Named joint coordinates:
---

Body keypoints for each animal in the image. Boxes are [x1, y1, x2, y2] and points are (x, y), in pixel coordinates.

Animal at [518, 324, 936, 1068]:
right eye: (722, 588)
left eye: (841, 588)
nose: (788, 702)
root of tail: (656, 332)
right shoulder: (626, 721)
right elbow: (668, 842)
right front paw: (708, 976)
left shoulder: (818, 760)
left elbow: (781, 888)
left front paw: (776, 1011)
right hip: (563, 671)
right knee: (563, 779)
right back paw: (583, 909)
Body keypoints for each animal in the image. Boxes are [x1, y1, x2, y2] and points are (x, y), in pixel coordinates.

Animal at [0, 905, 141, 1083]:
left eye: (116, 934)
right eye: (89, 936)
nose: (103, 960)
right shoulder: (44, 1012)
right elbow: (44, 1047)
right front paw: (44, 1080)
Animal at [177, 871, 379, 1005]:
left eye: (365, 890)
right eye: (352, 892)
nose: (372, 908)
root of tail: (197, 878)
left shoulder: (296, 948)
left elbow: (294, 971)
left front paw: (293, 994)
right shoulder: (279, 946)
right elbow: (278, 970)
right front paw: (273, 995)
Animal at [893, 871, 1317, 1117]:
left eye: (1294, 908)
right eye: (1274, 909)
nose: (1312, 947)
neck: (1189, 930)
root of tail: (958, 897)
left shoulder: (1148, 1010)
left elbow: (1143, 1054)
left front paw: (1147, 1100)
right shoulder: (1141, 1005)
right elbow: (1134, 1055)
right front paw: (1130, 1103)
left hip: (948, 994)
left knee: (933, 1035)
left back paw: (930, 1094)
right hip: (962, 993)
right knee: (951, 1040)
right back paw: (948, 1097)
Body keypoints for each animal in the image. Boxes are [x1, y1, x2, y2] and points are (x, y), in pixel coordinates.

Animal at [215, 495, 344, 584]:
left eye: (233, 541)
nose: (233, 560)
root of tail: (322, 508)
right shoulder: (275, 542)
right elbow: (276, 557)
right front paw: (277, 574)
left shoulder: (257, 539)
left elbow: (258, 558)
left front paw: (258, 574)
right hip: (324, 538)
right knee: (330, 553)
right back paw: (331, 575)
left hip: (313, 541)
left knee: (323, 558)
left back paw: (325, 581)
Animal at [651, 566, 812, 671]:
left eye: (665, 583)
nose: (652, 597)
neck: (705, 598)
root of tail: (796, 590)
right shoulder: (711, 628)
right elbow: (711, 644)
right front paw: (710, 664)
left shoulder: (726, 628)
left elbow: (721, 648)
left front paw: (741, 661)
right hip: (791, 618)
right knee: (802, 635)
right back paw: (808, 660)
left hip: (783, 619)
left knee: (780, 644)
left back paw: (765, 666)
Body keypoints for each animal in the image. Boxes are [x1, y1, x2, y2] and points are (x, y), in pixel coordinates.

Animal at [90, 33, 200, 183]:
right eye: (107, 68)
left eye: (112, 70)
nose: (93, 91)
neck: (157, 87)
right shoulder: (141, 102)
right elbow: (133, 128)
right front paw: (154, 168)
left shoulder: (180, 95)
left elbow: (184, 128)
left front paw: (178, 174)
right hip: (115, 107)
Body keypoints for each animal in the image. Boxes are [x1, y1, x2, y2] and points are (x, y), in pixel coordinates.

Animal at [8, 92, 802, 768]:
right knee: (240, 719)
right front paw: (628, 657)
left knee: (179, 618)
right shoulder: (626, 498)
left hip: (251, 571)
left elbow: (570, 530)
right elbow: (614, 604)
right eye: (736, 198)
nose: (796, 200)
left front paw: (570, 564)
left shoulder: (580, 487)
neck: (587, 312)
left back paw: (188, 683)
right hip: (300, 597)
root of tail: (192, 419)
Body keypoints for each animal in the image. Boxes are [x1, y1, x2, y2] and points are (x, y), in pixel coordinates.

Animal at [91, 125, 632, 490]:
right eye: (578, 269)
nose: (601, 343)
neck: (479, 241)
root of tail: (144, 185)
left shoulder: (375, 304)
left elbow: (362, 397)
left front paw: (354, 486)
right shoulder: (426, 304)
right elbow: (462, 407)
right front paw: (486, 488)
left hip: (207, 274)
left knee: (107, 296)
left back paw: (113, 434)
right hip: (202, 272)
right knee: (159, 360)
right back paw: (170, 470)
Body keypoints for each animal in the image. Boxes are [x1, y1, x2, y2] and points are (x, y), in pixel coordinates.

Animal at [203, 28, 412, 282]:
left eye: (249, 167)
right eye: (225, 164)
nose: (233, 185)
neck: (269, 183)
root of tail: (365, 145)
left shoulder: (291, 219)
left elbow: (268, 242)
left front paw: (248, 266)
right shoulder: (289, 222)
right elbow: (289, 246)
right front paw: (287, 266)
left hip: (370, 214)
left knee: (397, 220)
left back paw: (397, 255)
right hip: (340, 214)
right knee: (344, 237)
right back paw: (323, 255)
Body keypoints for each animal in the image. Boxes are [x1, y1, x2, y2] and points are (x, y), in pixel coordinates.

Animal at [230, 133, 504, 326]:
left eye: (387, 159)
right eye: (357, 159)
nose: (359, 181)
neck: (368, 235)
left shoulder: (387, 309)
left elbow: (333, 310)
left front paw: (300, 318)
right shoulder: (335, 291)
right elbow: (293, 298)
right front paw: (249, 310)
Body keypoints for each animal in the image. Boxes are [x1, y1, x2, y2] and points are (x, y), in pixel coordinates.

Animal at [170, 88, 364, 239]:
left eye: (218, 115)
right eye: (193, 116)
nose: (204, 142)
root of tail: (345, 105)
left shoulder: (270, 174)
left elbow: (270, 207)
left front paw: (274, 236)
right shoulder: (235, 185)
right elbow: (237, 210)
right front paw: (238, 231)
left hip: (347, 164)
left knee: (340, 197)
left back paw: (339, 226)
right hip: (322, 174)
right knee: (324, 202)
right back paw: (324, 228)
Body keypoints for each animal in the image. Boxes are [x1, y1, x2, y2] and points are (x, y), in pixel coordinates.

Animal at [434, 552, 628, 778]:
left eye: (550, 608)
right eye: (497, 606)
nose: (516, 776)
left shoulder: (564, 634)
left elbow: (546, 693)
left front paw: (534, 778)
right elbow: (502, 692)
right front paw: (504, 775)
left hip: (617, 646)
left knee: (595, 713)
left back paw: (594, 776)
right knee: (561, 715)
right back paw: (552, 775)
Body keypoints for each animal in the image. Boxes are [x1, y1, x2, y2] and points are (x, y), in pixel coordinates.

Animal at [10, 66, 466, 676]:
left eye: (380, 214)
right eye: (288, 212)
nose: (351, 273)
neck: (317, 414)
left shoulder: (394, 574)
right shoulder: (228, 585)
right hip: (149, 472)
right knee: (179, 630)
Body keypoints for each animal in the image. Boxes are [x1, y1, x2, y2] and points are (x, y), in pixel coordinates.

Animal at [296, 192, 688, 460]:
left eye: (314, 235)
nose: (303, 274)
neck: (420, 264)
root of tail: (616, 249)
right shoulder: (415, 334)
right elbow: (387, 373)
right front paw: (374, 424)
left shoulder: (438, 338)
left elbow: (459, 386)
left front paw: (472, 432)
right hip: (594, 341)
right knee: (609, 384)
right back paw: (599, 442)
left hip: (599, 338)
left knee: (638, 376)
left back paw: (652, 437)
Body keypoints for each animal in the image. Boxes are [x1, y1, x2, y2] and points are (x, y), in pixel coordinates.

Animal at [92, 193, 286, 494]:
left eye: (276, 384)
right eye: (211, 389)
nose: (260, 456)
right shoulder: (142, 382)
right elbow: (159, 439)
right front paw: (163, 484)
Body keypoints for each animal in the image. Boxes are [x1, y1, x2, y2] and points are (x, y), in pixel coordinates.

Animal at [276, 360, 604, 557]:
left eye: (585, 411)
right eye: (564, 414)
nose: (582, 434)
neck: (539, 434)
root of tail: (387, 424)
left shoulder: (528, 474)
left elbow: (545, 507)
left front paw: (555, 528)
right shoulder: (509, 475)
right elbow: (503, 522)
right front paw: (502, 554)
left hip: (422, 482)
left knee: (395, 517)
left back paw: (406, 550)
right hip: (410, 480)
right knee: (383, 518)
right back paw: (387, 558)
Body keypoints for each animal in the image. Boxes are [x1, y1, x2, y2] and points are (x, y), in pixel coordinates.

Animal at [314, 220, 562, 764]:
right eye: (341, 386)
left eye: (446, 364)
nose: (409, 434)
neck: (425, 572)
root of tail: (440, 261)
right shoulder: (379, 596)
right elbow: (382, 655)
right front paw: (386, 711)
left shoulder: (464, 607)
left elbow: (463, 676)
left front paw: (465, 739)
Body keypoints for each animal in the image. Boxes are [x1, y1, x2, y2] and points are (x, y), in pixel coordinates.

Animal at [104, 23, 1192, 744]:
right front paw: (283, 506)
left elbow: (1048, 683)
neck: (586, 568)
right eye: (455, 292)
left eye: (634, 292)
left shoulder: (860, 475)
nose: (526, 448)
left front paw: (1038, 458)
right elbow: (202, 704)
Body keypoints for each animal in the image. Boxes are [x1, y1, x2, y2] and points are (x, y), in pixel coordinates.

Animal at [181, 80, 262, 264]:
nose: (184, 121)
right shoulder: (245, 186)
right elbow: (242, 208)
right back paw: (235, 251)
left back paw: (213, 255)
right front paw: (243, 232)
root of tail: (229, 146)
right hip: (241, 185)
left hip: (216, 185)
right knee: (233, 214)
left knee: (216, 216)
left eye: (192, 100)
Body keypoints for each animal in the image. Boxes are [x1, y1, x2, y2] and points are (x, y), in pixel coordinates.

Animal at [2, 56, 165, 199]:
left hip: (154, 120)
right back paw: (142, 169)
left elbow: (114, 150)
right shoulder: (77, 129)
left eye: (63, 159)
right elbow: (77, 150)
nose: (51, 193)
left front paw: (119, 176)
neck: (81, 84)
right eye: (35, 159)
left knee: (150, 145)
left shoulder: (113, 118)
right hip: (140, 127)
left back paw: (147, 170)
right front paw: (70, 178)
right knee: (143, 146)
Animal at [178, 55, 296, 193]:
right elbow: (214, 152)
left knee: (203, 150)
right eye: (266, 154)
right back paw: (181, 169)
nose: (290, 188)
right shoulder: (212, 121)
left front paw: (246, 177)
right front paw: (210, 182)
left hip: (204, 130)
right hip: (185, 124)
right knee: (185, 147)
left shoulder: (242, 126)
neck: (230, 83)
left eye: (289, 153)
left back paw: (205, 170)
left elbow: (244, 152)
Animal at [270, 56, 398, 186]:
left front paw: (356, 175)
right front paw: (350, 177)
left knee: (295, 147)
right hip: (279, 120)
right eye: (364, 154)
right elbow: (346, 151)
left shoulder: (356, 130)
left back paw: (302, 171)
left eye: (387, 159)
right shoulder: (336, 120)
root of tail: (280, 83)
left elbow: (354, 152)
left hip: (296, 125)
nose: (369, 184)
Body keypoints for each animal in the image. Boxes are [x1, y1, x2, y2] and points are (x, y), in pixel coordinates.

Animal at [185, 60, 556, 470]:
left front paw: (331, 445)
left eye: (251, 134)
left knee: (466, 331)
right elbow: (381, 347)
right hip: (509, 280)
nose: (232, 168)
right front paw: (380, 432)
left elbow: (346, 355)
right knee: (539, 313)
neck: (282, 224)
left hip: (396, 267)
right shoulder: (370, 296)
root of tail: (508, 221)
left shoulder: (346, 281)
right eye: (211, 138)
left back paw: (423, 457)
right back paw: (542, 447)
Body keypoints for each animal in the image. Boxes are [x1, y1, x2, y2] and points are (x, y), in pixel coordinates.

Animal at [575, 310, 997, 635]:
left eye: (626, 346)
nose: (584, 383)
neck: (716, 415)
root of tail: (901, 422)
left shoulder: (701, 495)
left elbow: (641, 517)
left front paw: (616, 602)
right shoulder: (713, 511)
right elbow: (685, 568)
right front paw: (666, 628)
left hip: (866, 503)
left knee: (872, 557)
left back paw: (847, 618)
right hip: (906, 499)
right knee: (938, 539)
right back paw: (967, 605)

---

» **TASK DESCRIPTION**:
Reproduce, word for word and in full, only the lines above that start at the line with "left shoulder: (270, 174)" and run through the line with "right back paw: (324, 228)", both ends included.

» **YOUR RESPONSE**:
left shoulder: (270, 174)
left elbow: (270, 207)
left front paw: (274, 236)
right shoulder: (235, 185)
right elbow: (237, 210)
right front paw: (238, 231)
left hip: (347, 164)
left knee: (340, 197)
left back paw: (339, 226)
right hip: (322, 174)
right knee: (324, 202)
right back paw: (324, 228)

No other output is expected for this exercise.